Of course there are the better known plants, such as Wild Raspberry (young leaves), which has been long used as a women’s medicine, Willow and/or Cottonwood as analgesics (where do you think Asprin came from? 😉 ), Pine for colds and antiseptics, Yarrow…I could go on for ages!
I am particularly hoping to plant Osha, or BearMedicine, as the plant is traditionally a powerful treatment for chest oriented malladies (cold/flu etc) and even has some pretty strong antiviral properties, so much so it is being studied for use in treatment of HIV/AIDS. The individual plant is capable of living for around 100 years…which I feel is somewhat suiting for a museum garden!
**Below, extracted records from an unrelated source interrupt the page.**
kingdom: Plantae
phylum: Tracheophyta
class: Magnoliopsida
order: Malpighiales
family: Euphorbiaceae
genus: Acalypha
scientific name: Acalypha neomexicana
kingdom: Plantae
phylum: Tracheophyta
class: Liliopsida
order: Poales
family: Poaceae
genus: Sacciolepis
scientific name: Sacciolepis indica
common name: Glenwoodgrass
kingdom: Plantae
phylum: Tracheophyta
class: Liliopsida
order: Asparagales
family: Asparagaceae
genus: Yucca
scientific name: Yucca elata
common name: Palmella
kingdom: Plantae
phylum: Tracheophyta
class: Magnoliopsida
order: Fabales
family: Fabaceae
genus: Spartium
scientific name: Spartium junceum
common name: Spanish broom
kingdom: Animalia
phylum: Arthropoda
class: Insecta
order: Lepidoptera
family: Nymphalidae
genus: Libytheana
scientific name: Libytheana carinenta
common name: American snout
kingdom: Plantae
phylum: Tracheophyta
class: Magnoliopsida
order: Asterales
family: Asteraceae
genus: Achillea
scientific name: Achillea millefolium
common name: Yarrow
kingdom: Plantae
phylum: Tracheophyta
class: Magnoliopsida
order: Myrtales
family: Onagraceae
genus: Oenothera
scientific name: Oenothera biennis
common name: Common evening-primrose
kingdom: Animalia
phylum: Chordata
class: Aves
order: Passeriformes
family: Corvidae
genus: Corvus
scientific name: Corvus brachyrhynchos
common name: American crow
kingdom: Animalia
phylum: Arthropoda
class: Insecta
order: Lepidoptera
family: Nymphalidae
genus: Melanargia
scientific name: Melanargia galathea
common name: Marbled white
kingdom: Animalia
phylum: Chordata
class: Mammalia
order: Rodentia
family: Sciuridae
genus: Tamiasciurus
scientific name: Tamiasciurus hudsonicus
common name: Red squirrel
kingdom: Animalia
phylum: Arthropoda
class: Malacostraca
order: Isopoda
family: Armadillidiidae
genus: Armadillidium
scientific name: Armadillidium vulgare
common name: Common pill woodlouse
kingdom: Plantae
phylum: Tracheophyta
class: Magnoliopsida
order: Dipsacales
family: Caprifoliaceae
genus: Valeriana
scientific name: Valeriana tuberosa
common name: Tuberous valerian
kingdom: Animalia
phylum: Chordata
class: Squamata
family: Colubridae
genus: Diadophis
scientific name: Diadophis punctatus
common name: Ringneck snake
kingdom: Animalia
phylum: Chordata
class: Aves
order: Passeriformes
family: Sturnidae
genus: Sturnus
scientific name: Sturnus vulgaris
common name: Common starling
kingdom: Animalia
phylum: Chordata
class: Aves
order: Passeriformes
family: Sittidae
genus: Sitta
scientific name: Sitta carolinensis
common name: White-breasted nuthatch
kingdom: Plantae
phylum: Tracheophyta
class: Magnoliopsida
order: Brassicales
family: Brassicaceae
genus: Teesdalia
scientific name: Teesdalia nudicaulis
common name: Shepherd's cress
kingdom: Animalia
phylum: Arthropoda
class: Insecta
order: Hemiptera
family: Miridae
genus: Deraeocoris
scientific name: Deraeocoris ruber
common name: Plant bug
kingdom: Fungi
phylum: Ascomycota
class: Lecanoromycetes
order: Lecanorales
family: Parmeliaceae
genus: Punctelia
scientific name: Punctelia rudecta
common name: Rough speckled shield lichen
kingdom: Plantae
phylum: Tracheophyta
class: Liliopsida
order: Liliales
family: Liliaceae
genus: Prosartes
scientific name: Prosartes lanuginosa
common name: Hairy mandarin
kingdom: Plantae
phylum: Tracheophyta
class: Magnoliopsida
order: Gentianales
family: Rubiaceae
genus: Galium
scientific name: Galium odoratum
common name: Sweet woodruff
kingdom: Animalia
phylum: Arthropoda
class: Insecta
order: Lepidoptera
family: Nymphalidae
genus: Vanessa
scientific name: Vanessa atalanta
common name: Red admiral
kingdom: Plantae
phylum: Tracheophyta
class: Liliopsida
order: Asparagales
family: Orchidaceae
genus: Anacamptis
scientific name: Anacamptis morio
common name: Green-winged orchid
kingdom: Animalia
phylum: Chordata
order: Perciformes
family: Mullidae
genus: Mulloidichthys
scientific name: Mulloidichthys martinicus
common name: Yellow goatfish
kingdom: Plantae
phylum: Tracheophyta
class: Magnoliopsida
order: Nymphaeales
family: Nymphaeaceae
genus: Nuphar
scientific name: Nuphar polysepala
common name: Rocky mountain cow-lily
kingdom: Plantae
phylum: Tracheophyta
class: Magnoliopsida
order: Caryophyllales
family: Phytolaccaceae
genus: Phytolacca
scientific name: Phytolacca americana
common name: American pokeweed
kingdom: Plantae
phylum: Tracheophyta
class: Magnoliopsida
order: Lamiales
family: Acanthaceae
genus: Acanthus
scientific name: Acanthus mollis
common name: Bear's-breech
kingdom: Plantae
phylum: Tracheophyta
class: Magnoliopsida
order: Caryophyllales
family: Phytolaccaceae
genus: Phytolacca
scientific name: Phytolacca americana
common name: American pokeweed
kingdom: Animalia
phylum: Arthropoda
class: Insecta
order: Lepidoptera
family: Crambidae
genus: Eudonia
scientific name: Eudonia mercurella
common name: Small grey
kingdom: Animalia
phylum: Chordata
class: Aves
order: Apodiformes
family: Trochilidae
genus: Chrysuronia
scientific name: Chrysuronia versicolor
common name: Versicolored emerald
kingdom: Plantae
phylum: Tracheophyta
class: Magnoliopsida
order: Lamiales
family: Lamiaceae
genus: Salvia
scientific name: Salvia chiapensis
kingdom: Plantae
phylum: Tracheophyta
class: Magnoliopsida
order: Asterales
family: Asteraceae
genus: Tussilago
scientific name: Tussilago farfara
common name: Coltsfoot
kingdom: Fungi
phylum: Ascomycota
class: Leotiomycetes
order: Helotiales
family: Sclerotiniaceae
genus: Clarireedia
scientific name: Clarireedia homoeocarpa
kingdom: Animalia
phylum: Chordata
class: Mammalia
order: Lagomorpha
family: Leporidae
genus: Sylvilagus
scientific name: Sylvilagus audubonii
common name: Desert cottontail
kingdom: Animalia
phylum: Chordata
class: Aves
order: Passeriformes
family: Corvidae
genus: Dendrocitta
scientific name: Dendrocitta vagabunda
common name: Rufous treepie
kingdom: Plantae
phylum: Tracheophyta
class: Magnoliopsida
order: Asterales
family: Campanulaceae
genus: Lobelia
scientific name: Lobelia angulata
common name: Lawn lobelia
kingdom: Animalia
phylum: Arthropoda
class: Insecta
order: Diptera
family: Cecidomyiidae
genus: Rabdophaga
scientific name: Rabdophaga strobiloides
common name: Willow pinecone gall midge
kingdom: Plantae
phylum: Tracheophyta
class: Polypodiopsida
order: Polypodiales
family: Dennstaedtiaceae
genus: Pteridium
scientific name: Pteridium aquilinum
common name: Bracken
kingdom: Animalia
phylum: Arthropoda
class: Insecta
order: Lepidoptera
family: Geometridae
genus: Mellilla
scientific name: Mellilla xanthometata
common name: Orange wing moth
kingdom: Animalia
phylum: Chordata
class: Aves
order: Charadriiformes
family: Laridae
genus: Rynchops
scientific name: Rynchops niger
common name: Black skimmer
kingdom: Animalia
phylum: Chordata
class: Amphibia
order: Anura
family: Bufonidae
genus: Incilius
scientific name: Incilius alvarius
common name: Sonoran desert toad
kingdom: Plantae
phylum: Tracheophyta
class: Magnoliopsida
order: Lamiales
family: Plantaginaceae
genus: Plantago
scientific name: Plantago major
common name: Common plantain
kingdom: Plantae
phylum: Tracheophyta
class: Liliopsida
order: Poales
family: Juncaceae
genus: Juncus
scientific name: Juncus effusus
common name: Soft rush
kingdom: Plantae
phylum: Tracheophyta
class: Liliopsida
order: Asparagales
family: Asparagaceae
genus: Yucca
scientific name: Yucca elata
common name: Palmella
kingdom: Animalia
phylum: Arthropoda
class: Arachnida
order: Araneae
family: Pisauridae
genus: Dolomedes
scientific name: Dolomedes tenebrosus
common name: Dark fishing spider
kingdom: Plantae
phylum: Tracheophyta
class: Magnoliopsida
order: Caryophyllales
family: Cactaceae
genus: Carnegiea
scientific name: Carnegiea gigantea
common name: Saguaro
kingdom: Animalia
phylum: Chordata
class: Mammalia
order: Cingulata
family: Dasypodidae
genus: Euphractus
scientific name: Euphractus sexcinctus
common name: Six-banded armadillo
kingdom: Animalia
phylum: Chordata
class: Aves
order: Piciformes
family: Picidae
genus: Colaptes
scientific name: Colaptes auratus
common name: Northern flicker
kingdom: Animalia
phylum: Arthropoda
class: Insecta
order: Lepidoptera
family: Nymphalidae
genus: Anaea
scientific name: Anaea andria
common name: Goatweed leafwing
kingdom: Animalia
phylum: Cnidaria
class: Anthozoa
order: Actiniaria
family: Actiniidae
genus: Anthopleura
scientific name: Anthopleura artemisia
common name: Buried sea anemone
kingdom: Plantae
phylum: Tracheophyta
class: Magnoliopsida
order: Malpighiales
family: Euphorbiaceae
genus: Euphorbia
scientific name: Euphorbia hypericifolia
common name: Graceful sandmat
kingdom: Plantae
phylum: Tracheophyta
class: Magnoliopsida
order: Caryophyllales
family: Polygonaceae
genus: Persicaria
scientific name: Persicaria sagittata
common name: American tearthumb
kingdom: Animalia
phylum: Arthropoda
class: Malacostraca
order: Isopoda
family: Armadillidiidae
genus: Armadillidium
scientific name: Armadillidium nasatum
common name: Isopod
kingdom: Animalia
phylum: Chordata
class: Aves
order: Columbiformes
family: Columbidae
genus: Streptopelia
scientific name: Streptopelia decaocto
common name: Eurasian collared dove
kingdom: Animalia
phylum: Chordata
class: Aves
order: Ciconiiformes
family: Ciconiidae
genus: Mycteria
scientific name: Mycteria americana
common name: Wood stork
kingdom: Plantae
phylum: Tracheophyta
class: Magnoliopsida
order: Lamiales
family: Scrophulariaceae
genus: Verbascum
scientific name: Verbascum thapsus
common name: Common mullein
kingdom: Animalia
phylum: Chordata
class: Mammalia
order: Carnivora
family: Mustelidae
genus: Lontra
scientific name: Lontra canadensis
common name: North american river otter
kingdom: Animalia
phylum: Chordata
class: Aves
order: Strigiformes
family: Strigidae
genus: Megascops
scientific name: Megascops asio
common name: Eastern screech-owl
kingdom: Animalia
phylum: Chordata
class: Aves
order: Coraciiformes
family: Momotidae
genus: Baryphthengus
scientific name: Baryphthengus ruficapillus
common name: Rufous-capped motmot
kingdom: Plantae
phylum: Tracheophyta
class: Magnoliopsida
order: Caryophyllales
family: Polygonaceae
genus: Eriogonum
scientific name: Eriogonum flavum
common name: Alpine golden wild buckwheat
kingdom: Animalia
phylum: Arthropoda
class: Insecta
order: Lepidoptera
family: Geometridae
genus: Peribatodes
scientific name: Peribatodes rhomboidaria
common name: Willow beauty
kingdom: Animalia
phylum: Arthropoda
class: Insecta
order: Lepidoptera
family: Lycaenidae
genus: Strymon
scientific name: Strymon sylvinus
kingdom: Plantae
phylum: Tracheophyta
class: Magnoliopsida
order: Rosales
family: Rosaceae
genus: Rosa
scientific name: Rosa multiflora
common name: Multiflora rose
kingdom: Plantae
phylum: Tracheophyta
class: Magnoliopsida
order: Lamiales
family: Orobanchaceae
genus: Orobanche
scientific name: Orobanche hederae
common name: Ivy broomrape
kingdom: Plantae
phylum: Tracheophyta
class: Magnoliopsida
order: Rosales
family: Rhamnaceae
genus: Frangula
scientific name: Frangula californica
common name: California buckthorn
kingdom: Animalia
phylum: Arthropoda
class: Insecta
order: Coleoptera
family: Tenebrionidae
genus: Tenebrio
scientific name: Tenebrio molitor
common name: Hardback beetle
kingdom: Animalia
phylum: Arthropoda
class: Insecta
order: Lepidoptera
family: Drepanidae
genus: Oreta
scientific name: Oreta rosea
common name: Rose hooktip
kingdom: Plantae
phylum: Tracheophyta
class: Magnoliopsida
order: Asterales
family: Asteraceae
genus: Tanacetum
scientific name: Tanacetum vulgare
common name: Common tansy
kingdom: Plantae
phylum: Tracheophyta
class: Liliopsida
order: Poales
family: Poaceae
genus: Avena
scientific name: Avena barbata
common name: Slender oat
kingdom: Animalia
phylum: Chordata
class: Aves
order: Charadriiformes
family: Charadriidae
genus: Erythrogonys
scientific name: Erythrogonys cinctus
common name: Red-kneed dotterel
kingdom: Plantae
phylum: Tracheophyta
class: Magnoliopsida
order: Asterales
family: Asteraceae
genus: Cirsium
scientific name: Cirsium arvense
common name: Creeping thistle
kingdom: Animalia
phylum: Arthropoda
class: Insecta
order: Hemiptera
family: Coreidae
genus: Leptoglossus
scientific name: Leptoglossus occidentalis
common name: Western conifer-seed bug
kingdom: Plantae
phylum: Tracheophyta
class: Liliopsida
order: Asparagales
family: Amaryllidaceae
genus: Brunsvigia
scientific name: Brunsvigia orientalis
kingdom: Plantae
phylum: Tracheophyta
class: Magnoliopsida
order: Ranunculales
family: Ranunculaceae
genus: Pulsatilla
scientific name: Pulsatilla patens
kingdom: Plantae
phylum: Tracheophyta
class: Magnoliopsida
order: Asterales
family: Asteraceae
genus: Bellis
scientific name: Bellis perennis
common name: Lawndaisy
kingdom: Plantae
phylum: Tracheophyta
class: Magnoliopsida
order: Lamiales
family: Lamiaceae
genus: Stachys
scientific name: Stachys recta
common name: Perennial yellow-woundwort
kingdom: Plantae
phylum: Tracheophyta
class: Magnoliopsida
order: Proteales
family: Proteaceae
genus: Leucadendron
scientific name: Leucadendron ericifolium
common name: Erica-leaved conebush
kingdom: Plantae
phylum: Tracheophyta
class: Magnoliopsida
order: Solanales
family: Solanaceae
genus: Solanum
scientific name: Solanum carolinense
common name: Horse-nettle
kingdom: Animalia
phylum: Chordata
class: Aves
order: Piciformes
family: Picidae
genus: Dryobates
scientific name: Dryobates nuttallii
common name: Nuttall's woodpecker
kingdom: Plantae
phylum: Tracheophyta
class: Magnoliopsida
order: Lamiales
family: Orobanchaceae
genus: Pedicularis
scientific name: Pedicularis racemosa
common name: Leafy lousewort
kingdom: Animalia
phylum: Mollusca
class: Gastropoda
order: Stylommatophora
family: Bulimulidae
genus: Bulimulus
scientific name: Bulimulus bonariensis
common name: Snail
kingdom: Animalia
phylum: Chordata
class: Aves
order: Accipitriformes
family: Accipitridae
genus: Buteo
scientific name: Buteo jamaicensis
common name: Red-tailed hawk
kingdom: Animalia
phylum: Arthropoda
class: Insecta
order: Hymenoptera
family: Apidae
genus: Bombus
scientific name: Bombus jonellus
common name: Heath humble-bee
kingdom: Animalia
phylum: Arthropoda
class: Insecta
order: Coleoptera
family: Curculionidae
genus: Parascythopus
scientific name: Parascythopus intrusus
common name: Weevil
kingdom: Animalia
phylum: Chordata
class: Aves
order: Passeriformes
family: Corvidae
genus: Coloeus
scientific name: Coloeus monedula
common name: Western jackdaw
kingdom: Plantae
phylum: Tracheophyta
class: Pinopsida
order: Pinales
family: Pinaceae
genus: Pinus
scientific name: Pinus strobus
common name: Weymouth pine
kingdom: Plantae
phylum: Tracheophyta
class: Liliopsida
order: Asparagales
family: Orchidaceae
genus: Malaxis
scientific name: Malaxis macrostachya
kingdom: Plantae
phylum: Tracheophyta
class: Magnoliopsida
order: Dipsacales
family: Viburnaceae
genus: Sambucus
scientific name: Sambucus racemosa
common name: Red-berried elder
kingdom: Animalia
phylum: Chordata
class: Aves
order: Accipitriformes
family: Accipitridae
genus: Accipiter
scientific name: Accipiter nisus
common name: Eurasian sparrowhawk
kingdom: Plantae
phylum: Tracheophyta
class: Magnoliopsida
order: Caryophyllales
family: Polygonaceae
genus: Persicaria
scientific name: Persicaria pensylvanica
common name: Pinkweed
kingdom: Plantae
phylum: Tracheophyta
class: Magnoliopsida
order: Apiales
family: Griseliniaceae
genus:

There have also been some very deep and some rather odd factoids that I have learned! For example:
Healing was regarded as a women’s power and responsibility for millennia throughout nearly every culture on earth. As there was no scientific basis in healing yet, and the vast majority of illness & disease was not fully understood, formal education regarding the process of healing was non-existent, but rather was passed down from generation to generation in the form of ritual, ceremonies, herbal remedies, amulets and incantations. Women who were skilled in the art of birth and general healing were regarded in highest esteem within their communities, and were generally taken care of by their communities in return for their services. It was around approximately the 4th century in Europe during the middle ages that formalized healing “education” (scientific study of the body and illness and disease would not appear yet for several centuries) became a thing, however it was restricted to male participation only. In order to ensure the exclusion of women, fear had to be created, which is where ‘witches‘ came from, despite the fact that the men whom claimed to be professionals, were practicing in similar very similar ways to the deemed ‘witches’. The women whom had practiced healing and were now denied the right to ‘accepted education’, railed as a united body against this new control tactic, despite it often meaning torture and death, to protect the generations of knowledge & skill, bodily autonomy, and of the role of women in their homes and communities. They still practiced underground, and passed on their knowledge to anyone who was willing to risk the label and punishment if discovered, however over time the knowledge and skills of midwifery and herbalism has vastly been lost, and is still seen as an inferior to modern medicinal practice, although women are now re-balancing the scales after the many women who risked themselves in the 1700’s-1800’s attending medical school disguised as men, then by the late 1800’s women such as Dr. Jennie Kidd Trout, who became the first licensed female physician in Canada, breaking down the barrier for others to follow.
Now for some funny stuff…Did you know that the accumulate of dead leaves/needles etc on a forest floor is called “Duff”? (A Survey of Canadian Plants In Relation To Their Environment-1926) This is an actual thing!!
Also, the Western Region of Canada (mainly the province of BC) has eighty genre of plant family that does not occur anywhere else in Canada! This has made researching certain plants easier, however some are difficult to narrow down because they aren’t exactly specified what part of BC or the Kootenays they grow in…that’s where the bulk of my time has been going into, is narrowing down what truly native plants grow in our specific central kootenay region.
I don’t want to give tooooo much more fun and amazing info away about our upcoming project, but just so you all know, I am working on putting together a brochure (*cough-multiplebrochures-cough*) that will explain all of our new plants, their role in our beautiful little ecosystem, whether the pollinators love them or not, and where you can get some of your own!
Hope to see you come by this summer to explore our new gardens!